47. It is also evident from the record that the entire proceedings for action against the petitioners for use of unfair means have been recorded on printed pro formas, referred to above. Most of the columns of which, even the relevant columns, have been left blank. No reasoned orders have at all been passed and the punishment awarded to the petitioner has also been communicated to them on printed forms. Cyclostyled or printed orders clearly show non-application of mind to the facts of the case by the authority passing/ signing the orders. This practice is deprecated and should be stopped at once. As the authorities acting quasi -judicial are required to act fairly and reasonable and not arbitrarily. The examinee against whom the orders are passed, should be supplied speaking and reasoned orders along with the provisions of the Ordinances, referred to above. The orders impugned in the present petition are, therefore, also liable to be quashed on this ground. In Dr. Siya Ram Singh v. Director Higher Education, U.P., Allahabad, (1992) 2 UPLBEC 1120, it was ruled by this Court as under :--
"The orders passed against the petitioners are all cyclostyled.
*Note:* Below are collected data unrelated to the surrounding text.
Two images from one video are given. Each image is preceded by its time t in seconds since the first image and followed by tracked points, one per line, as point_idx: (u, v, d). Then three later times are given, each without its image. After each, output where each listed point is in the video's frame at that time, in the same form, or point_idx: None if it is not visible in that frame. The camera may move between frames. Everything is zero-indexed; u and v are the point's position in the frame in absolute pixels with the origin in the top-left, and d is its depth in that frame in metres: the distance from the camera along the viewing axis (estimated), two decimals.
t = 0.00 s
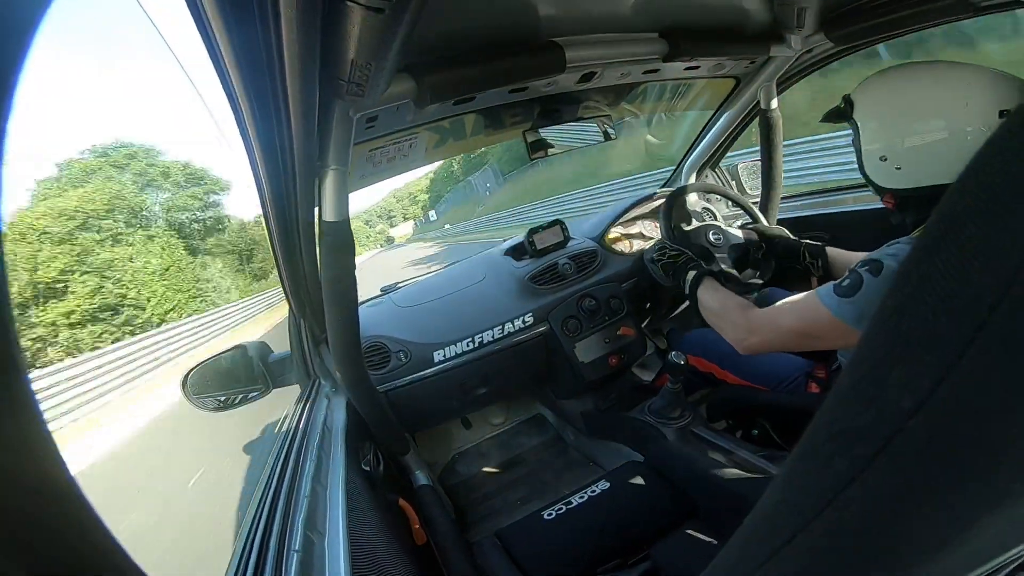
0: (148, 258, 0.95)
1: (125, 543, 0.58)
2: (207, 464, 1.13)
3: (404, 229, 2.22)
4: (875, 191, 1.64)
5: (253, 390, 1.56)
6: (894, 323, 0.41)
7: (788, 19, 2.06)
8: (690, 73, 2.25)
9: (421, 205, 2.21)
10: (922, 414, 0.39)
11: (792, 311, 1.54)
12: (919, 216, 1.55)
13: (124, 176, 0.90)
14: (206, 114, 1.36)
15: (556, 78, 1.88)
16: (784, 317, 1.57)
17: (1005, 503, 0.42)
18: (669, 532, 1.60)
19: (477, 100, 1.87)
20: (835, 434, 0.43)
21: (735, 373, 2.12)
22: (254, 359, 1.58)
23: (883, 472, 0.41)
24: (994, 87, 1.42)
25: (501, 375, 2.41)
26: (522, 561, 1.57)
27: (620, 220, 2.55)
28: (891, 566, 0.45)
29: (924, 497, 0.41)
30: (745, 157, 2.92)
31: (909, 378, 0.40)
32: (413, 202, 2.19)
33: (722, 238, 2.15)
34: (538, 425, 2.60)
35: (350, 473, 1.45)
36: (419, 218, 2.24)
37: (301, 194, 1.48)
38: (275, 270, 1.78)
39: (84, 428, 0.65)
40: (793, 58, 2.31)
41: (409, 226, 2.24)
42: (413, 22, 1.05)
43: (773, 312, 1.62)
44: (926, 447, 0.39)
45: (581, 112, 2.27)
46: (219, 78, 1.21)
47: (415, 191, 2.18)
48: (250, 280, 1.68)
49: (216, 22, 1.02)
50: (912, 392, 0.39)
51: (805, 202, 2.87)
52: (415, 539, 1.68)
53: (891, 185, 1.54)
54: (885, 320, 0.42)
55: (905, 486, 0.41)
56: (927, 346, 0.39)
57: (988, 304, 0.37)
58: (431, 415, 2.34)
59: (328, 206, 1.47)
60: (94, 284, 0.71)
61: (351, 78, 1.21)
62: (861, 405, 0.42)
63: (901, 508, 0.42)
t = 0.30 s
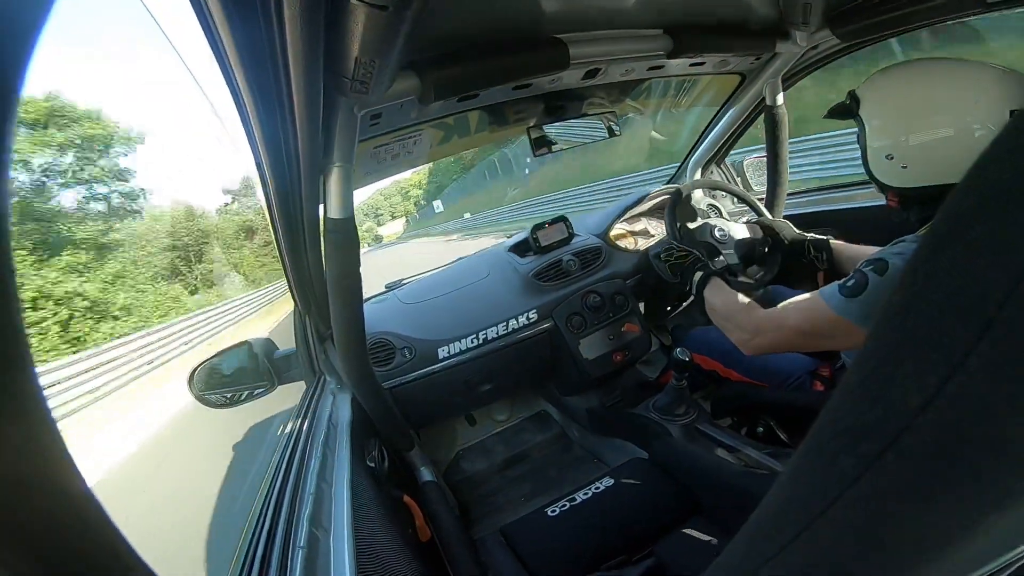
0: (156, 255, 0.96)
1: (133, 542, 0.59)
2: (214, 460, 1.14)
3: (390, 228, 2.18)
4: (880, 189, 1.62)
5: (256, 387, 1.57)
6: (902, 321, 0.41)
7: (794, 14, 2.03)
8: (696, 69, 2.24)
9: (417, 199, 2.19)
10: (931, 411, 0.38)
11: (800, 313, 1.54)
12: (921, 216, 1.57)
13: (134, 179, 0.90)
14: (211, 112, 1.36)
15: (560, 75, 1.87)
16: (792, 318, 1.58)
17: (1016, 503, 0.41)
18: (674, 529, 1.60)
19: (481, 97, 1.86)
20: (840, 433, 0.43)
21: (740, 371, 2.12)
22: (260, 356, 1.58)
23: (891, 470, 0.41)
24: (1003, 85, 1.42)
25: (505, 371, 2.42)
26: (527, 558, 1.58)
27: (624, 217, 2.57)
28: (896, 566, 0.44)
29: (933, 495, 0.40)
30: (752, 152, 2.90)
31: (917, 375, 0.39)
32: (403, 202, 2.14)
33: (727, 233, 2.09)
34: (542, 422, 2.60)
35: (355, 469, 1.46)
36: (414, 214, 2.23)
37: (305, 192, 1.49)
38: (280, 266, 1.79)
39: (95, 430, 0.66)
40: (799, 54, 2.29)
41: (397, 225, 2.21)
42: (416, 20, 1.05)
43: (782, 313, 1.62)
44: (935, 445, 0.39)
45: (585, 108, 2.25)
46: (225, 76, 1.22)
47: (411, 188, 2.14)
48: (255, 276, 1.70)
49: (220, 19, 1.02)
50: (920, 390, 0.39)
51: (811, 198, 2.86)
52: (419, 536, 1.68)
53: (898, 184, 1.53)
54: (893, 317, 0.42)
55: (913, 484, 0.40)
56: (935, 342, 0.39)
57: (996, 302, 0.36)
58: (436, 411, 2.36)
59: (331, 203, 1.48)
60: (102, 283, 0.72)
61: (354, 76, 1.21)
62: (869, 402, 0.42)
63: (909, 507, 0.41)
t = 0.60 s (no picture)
0: (156, 252, 0.96)
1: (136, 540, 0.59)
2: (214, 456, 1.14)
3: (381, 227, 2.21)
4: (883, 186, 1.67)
5: (259, 380, 1.56)
6: (900, 318, 0.39)
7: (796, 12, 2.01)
8: (697, 65, 2.23)
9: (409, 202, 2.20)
10: (930, 409, 0.37)
11: (804, 313, 1.58)
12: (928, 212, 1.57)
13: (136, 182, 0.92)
14: (212, 109, 1.36)
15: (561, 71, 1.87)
16: (797, 319, 1.61)
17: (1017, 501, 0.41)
18: (672, 524, 1.61)
19: (481, 93, 1.85)
20: (836, 432, 0.42)
21: (740, 368, 2.12)
22: (261, 351, 1.59)
23: (889, 467, 0.40)
24: (1001, 86, 1.48)
25: (503, 367, 2.42)
26: (525, 554, 1.59)
27: (623, 214, 2.58)
28: (891, 564, 0.44)
29: (932, 492, 0.40)
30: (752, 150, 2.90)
31: (915, 372, 0.38)
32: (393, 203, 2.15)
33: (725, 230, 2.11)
34: (541, 417, 2.60)
35: (354, 465, 1.46)
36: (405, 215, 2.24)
37: (305, 185, 1.49)
38: (280, 262, 1.79)
39: (102, 434, 0.66)
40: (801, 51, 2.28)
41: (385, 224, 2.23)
42: (416, 15, 1.04)
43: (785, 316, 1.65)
44: (932, 444, 0.38)
45: (586, 103, 2.24)
46: (225, 72, 1.22)
47: (404, 188, 2.14)
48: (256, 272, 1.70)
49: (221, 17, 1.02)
50: (917, 390, 0.38)
51: (811, 195, 2.86)
52: (419, 531, 1.69)
53: (902, 179, 1.58)
54: (891, 315, 0.39)
55: (909, 482, 0.40)
56: (933, 340, 0.37)
57: (994, 304, 0.34)
58: (435, 406, 2.36)
59: (330, 198, 1.47)
60: (105, 281, 0.72)
61: (355, 72, 1.21)
62: (866, 399, 0.40)
63: (908, 504, 0.41)
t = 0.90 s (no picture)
0: (153, 248, 0.95)
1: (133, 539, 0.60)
2: (210, 453, 1.13)
3: (371, 228, 2.17)
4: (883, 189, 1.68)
5: (255, 377, 1.56)
6: (895, 322, 0.39)
7: (796, 15, 2.00)
8: (697, 67, 2.24)
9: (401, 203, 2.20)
10: (924, 410, 0.37)
11: (802, 314, 1.58)
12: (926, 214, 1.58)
13: (135, 179, 0.92)
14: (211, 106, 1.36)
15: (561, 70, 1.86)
16: (796, 321, 1.60)
17: (1011, 503, 0.41)
18: (668, 523, 1.61)
19: (481, 92, 1.85)
20: (831, 431, 0.42)
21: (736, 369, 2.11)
22: (256, 348, 1.59)
23: (883, 467, 0.40)
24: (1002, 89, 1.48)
25: (498, 366, 2.43)
26: (520, 554, 1.59)
27: (621, 214, 2.58)
28: (883, 564, 0.44)
29: (925, 493, 0.40)
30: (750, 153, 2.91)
31: (909, 373, 0.38)
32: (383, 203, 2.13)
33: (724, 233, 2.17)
34: (537, 417, 2.61)
35: (349, 462, 1.46)
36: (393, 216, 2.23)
37: (303, 180, 1.48)
38: (278, 258, 1.79)
39: (101, 432, 0.67)
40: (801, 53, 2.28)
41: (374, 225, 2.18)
42: (417, 14, 1.04)
43: (784, 317, 1.65)
44: (926, 443, 0.38)
45: (585, 104, 2.24)
46: (225, 68, 1.22)
47: (398, 185, 2.12)
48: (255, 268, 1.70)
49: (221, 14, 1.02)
50: (912, 390, 0.38)
51: (808, 198, 2.87)
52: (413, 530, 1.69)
53: (902, 183, 1.59)
54: (887, 319, 0.39)
55: (903, 483, 0.40)
56: (927, 344, 0.37)
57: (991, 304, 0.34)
58: (431, 404, 2.37)
59: (329, 196, 1.47)
60: (103, 278, 0.72)
61: (355, 69, 1.21)
62: (862, 399, 0.40)
63: (902, 505, 0.41)
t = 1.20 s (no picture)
0: (148, 248, 0.94)
1: (124, 543, 0.59)
2: (201, 454, 1.12)
3: (370, 227, 2.19)
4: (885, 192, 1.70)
5: (249, 378, 1.54)
6: (887, 324, 0.38)
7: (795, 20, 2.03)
8: (694, 71, 2.24)
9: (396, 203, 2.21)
10: (917, 412, 0.37)
11: (802, 317, 1.60)
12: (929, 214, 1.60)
13: (130, 177, 0.91)
14: (208, 105, 1.35)
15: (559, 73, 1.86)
16: (795, 325, 1.63)
17: (1005, 504, 0.40)
18: (662, 526, 1.61)
19: (480, 93, 1.85)
20: (826, 433, 0.42)
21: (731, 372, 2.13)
22: (250, 348, 1.57)
23: (877, 469, 0.39)
24: (1000, 88, 1.49)
25: (493, 368, 2.42)
26: (515, 557, 1.59)
27: (616, 217, 2.58)
28: (877, 566, 0.44)
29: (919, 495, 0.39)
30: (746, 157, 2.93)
31: (903, 376, 0.37)
32: (377, 202, 2.12)
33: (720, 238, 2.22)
34: (531, 419, 2.60)
35: (342, 464, 1.45)
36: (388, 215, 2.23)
37: (300, 179, 1.47)
38: (273, 257, 1.78)
39: (94, 432, 0.66)
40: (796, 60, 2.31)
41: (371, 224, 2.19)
42: (417, 15, 1.03)
43: (784, 321, 1.67)
44: (920, 444, 0.38)
45: (582, 107, 2.24)
46: (222, 67, 1.21)
47: (394, 184, 2.13)
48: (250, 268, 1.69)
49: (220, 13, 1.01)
50: (907, 391, 0.37)
51: (803, 202, 2.88)
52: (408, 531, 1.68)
53: (907, 185, 1.60)
54: (880, 320, 0.39)
55: (898, 485, 0.39)
56: (919, 347, 0.37)
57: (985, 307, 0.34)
58: (425, 405, 2.36)
59: (326, 196, 1.47)
60: (96, 277, 0.71)
61: (353, 70, 1.20)
62: (856, 402, 0.40)
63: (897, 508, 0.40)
A reading of the same indicates that there was no application of mind. Individual cases were not examined. They are non-speaking orders. The Director should have given some reasons. In the case reported in AIR 1990 SC 1984, S.N. Mukherji v. Union of India, it has been held that even administrative orders must be supported by reasons. The recording of reasons by adminstrative authorities serves a good purpose, namely, it excludes the chance of arbitrariness."
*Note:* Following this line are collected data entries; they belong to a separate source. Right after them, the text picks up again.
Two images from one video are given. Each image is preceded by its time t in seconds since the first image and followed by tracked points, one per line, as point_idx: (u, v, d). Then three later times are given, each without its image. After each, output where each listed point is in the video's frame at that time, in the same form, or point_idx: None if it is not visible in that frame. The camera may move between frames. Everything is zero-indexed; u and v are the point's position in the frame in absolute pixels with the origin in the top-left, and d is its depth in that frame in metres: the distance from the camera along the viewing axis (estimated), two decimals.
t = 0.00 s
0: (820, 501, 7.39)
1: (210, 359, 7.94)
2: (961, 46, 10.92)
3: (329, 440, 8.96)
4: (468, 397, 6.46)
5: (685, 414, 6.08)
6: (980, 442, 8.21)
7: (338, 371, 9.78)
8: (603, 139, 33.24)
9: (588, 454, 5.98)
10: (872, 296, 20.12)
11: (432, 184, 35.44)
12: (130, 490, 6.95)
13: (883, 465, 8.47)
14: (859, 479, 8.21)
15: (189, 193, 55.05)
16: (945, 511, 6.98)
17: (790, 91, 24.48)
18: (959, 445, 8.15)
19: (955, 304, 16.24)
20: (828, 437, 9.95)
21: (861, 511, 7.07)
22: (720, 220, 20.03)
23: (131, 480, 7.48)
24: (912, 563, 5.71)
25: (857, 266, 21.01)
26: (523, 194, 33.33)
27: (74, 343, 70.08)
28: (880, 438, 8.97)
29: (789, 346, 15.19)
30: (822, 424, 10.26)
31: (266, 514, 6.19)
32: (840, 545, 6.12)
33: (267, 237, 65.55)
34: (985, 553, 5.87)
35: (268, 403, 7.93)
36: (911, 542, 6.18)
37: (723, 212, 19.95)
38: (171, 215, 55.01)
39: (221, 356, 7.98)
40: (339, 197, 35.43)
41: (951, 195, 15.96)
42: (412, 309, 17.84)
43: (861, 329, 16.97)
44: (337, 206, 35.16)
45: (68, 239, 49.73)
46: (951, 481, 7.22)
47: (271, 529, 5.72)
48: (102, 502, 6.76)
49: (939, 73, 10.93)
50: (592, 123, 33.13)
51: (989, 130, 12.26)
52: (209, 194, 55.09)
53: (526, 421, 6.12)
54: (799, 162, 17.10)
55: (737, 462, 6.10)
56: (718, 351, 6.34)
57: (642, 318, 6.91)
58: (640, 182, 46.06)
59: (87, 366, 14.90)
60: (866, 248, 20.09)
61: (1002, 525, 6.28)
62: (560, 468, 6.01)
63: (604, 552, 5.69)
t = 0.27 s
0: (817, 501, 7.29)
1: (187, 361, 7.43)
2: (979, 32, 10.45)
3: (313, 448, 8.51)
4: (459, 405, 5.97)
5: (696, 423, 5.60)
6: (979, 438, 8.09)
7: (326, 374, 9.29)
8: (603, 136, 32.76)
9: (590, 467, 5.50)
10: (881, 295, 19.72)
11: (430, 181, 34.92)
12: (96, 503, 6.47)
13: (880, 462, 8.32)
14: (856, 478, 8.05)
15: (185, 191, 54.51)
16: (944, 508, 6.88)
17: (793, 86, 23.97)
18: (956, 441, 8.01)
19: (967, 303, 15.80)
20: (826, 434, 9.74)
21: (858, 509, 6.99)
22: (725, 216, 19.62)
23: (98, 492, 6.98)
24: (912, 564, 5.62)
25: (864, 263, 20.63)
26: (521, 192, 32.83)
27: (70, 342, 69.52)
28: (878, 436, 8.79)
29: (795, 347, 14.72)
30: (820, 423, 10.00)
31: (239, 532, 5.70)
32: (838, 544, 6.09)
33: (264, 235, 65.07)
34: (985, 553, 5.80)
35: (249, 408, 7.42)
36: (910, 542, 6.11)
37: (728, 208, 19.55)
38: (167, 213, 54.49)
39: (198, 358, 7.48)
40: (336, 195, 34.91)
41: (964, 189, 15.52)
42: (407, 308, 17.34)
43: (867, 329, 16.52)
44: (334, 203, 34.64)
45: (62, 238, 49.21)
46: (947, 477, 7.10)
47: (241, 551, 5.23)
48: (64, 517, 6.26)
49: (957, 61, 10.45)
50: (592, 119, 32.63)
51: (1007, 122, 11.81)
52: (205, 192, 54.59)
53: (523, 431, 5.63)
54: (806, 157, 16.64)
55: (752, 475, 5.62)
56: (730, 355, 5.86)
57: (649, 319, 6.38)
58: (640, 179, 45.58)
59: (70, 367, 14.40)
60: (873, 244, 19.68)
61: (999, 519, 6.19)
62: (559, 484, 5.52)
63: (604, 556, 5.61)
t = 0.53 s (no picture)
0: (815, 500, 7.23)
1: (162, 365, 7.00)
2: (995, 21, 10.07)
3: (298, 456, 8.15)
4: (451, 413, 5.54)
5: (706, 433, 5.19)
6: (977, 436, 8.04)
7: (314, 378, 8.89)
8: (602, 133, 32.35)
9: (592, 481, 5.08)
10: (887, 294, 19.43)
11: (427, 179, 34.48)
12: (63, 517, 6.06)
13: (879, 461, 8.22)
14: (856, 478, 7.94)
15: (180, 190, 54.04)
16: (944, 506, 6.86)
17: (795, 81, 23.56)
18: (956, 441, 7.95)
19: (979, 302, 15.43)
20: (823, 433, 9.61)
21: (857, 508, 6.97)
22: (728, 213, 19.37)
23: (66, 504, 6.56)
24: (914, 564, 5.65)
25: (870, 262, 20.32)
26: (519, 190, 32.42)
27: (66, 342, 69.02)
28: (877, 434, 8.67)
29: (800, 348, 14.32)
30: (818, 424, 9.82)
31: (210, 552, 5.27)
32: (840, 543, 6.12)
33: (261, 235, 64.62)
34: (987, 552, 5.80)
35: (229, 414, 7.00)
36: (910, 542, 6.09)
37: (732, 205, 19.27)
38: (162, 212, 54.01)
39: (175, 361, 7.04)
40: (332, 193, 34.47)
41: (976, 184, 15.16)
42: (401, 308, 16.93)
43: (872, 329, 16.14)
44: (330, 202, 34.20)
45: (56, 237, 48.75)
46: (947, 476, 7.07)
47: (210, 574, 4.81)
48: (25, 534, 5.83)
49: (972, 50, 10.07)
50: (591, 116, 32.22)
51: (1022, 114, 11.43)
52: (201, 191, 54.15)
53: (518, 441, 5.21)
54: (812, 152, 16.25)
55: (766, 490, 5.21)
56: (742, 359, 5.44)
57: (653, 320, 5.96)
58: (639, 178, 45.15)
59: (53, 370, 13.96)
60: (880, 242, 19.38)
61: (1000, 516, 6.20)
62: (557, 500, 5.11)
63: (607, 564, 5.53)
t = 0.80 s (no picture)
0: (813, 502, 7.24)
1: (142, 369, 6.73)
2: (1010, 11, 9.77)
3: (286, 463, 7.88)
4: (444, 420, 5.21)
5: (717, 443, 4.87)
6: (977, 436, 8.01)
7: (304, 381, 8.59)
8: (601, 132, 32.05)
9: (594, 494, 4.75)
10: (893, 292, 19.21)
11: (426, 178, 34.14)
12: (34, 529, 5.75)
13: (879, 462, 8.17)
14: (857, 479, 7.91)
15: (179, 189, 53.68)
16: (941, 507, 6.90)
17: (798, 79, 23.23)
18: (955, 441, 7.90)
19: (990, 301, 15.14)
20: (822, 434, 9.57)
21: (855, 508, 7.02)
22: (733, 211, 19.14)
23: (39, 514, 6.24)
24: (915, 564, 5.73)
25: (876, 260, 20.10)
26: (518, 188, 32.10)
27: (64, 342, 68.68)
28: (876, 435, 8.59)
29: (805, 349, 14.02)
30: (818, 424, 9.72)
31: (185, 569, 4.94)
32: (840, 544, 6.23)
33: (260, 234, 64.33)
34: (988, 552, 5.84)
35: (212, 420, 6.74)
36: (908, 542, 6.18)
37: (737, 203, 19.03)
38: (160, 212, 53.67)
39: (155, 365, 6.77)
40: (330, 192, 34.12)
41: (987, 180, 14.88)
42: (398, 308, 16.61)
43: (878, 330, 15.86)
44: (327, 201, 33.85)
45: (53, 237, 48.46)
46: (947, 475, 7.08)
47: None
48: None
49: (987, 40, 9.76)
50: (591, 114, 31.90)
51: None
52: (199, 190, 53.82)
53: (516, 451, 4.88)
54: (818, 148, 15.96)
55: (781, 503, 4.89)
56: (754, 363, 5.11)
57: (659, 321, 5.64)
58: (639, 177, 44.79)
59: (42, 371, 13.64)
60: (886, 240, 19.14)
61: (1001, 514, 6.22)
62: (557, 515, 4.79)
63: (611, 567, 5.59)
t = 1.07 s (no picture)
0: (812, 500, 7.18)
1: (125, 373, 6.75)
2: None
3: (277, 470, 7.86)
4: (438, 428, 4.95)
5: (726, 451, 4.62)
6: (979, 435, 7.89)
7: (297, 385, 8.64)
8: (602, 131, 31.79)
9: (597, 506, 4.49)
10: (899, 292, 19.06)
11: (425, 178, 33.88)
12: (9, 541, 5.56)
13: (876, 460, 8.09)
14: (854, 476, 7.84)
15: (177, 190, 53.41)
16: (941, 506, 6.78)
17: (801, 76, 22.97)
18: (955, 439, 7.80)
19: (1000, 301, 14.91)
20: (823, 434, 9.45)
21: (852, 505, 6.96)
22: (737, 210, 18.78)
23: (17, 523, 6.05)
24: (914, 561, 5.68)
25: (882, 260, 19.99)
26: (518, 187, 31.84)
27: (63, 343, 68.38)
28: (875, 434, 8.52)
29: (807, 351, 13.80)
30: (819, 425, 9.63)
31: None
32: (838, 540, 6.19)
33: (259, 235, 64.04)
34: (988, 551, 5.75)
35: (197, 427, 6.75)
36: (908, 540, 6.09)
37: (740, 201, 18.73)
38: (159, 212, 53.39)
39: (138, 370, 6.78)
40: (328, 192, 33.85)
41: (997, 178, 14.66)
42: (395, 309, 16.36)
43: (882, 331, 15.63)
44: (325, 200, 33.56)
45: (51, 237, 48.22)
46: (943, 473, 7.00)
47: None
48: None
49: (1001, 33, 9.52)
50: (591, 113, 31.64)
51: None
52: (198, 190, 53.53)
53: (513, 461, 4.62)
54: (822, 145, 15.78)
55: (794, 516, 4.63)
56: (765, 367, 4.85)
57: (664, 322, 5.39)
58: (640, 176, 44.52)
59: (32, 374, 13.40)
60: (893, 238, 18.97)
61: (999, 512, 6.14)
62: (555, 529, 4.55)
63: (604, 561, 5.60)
48. It is strange that the record of Sanjeev Kumar Singh, File No. 447 of 1996, does not contain even the non-speaking order awarding any punishment by the authority of the University to him. In the relevant column, it was noted as under :--
"Referred to examination committee as the case is not covered under 1.5"
Sanjeev Kumar Singh was also communicated the order dated 28-2-1997 by the Registrar on the printed form cancelling his result of B.A. II Examination of 1996 for which there was absolutely no justification.
49. In view of the aforesaid discussions, all the aforesaid petitions deserves to be allowed and the impugned orders are liable to be quashed.
50. All these petitions succeed and are allowed with costs which I assess moderately at Rupees 1,500/- in each case. The impugned orders in all these petitions, cancelling the result of the petitioners of their examinations as well as debarring them (in some cases) from appearing in corresponding (and any other) subsequent examination of 1997 are quashed. The respondents are directed to declare the results of the petitioners after getting their answer book examined in accordance with law within one month from the date a certified copy of this order is produced before the Registrar of Allahabad University, Allahabad, and before the Controller of Examinations.
51. It is further directed that the petitioners, who are declared successful in the examination, shall be permitted to appear in the examination of the next higher classes and others to appear in the examination of the sameclasses if they are declared unsuccessful.